42 315 91.133333 20.927095 19.209283 1.089426
43 206 94.262136 23.381879 11.669668 2.003646
44 45 68.377778 9.406371 6.276445 1.498678
45 33 76.727273 10.724275 4.174568 2.568955
46 16 76.750000 7.745967 2.783882 2.782433

111 rows × 5 columns

The problem is that we lose their source identity. An easy fix for that is to add a new column with the file name before concatenating them. This will facilitate splitting them back and plotting later on.

When we give a single value to a new column, it is assigned to all rows.
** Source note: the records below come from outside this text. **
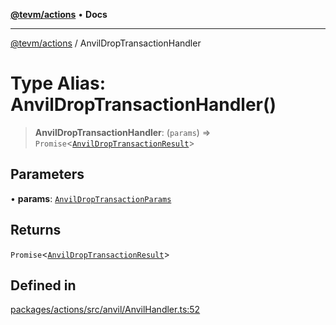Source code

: [**@tevm/actions**](../README.md) • **Docs**

***

[@tevm/actions](../globals.md) / AnvilDropTransactionHandler

# Type Alias: AnvilDropTransactionHandler()

> **AnvilDropTransactionHandler**: (`params`) => `Promise`\<[`AnvilDropTransactionResult`](AnvilDropTransactionResult.md)\>

## Parameters

• **params**: [`AnvilDropTransactionParams`](AnvilDropTransactionParams.md)

## Returns

`Promise`\<[`AnvilDropTransactionResult`](AnvilDropTransactionResult.md)\>

## Defined in

[packages/actions/src/anvil/AnvilHandler.ts:52](https://github.com/evmts/tevm-monorepo/blob/main/packages/actions/src/anvil/AnvilHandler.ts#L52)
df1['file_name'] = 'BBBC007_20P1_POS0007_D_1UL'

df2['file_name'] = 'BBBC007_20P1_POS0010_D_1UL'
big_df = pd.concat([df1, df2], axis=0)
big_df
area intensity_mean major_axis_length minor_axis_length aspect_ratio file_name
0 256 93.250000 19.995017 17.021559 1.174688 BBBC007_20P1_POS0007_D_1UL
1 90 82.488889 15.939969 7.516326 2.120713 BBBC007_20P1_POS0007_D_1UL
2 577 90.637782 35.324458 21.759434 1.623409 BBBC007_20P1_POS0007_D_1UL
3 270 95.640741 20.229431 17.669052 1.144908 BBBC007_20P1_POS0007_D_1UL
4 153 84.908497 15.683703 12.420475 1.262730 BBBC007_20P1_POS0007_D_1UL
... ... ... ... ... ... ...
42 315 91.133333 20.927095 19.209283 1.089426 BBBC007_20P1_POS0010_D_1UL
43 206 94.262136 23.381879 11.669668 2.003646 BBBC007_20P1_POS0010_D_1UL
44 45 68.377778 9.406371 6.276445 1.498678 BBBC007_20P1_POS0010_D_1UL
45 33 76.727273 10.724275 4.174568 2.568955 BBBC007_20P1_POS0010_D_1UL
46 16 76.750000 7.745967 2.783882 2.782433 BBBC007_20P1_POS0010_D_1UL

111 rows × 6 columns

Now, we can safely distinguish the source of each row.